Country Mamas

Small purveyors are bringing back the country ham

Country hams, with their firm, mold-speckled exteriors, may not be as inviting as their brine-infused relatives, but these salty, dry-cured meats are the grand cru of pork products.

Purists should seek out hams that have been aged at least a year (never mind the mold; it can be removed), but many purveyors offer a milder, younger version as well.

You can simply serve country ham uncooked–or for a thoroughly Southern preparation, pan-fry a hunk of ham, then deglaze the pan with coffee to make redeye gravy–and don't forget the hot biscuits and grits.

Here are three of our favorites from Virginia, the state that does country ham best:

Calhoun's Country Hams Tom Calhoun's Culpeper, Virginia, storefront (pictured) looks like a relic from the past, but his pungent, smoky hams are made using modern technology: Temperature-controlled rooms allow him to make country hams that have been lauded by chefs like Alice Waters.
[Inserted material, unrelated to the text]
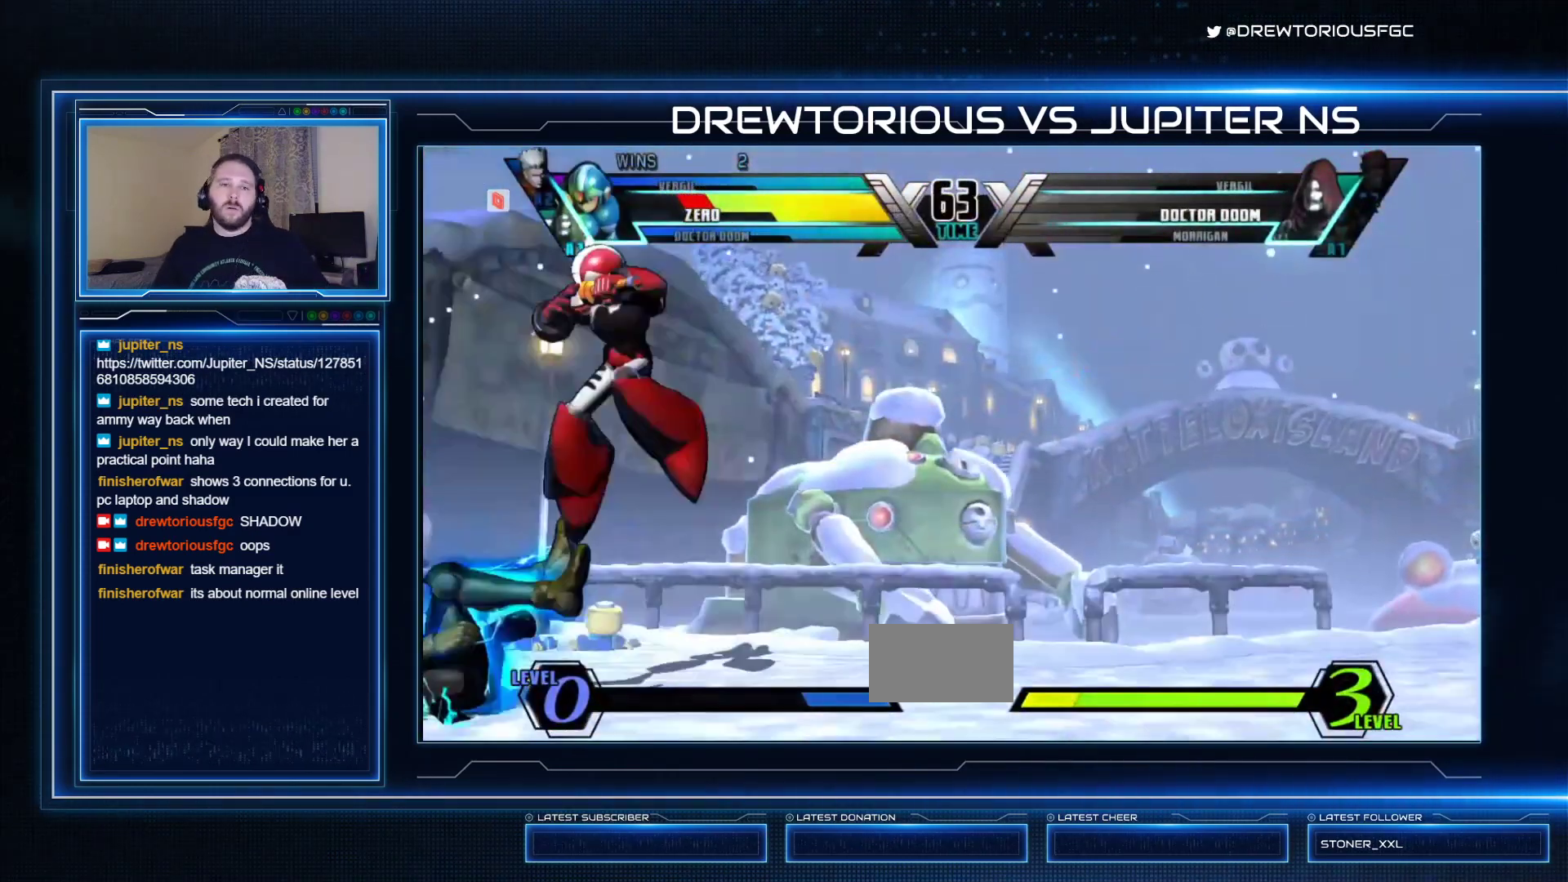
{"buttons": ["SQUARE", "TRIANGLE", "R1"], "left_stick": "right", "events": [[133, "left_stick", "right"], [300, "R1", "down"], [333, "SQUARE", "down"], [333, "TRIANGLE", "down"], [367, "R1", "up"], [367, "SQUARE", "up"], [367, "TRIANGLE", "up"], [467, "R1", "down"], [500, "SQUARE", "down"], [500, "TRIANGLE", "down"]]}
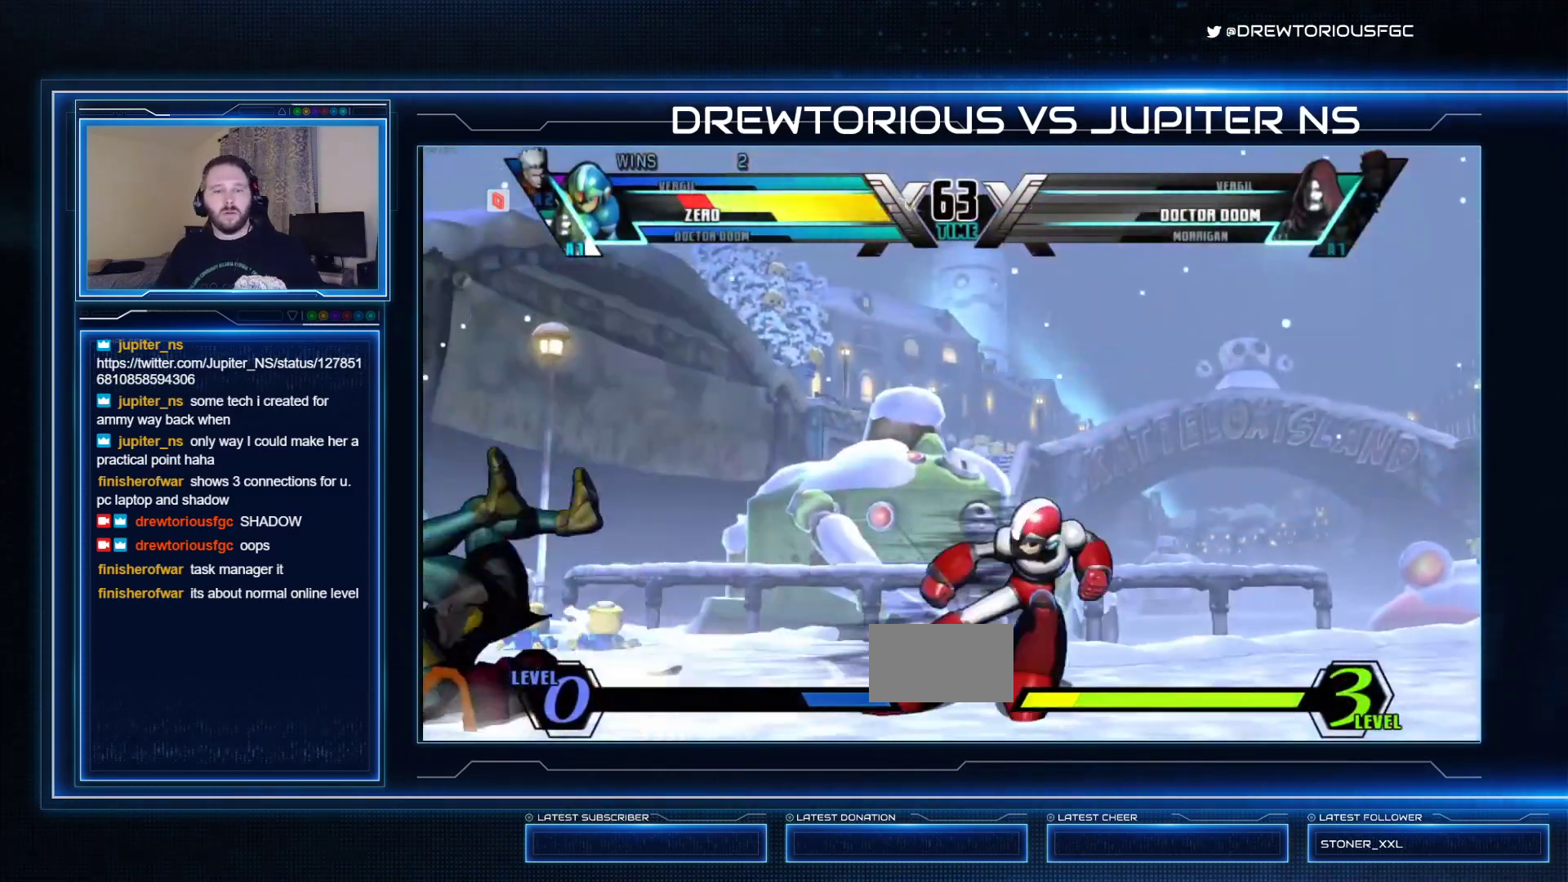
{"buttons": ["SQUARE", "TRIANGLE", "R1"], "left_stick": "right", "events": [[33, "R1", "up"], [33, "SQUARE", "up"], [33, "TRIANGLE", "up"], [167, "R1", "down"], [167, "SQUARE", "down"], [167, "TRIANGLE", "down"], [200, "R1", "up"], [200, "SQUARE", "up"], [200, "TRIANGLE", "up"], [333, "R1", "down"], [333, "SQUARE", "down"], [333, "TRIANGLE", "down"], [367, "SQUARE", "up"], [367, "TRIANGLE", "up"], [400, "R1", "up"], [500, "R1", "down"], [500, "SQUARE", "down"], [500, "TRIANGLE", "down"]]}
If you make it to the shop, Calhoun's ham biscuits–thinly sliced ham sandwiches on yeasty rolls from Knakal's Bakery–are a must.

Kite's Hams Jim Kite inherited the recipe for his special cure from his father–and he's keeping it in the family. Compared to other hams on the market, Kite's hams tend to be meatier and leaner. The six-month-aged Happy Ham offers more mild flavor, while the Kite Ham–aged for up to a year–packs a stronger punch.

Surryano Ham In Surry, Sam Edwards has been making his Serrano-style ham since 2004, though the product is really a spin-off of the hams his family has produced since the 1920s. The latest vintage, made from spotted Berkshire pigs fattened on Virginia peanuts, is aged for 18 months, which yields ham that is less saline, with a sweeter, richer taste.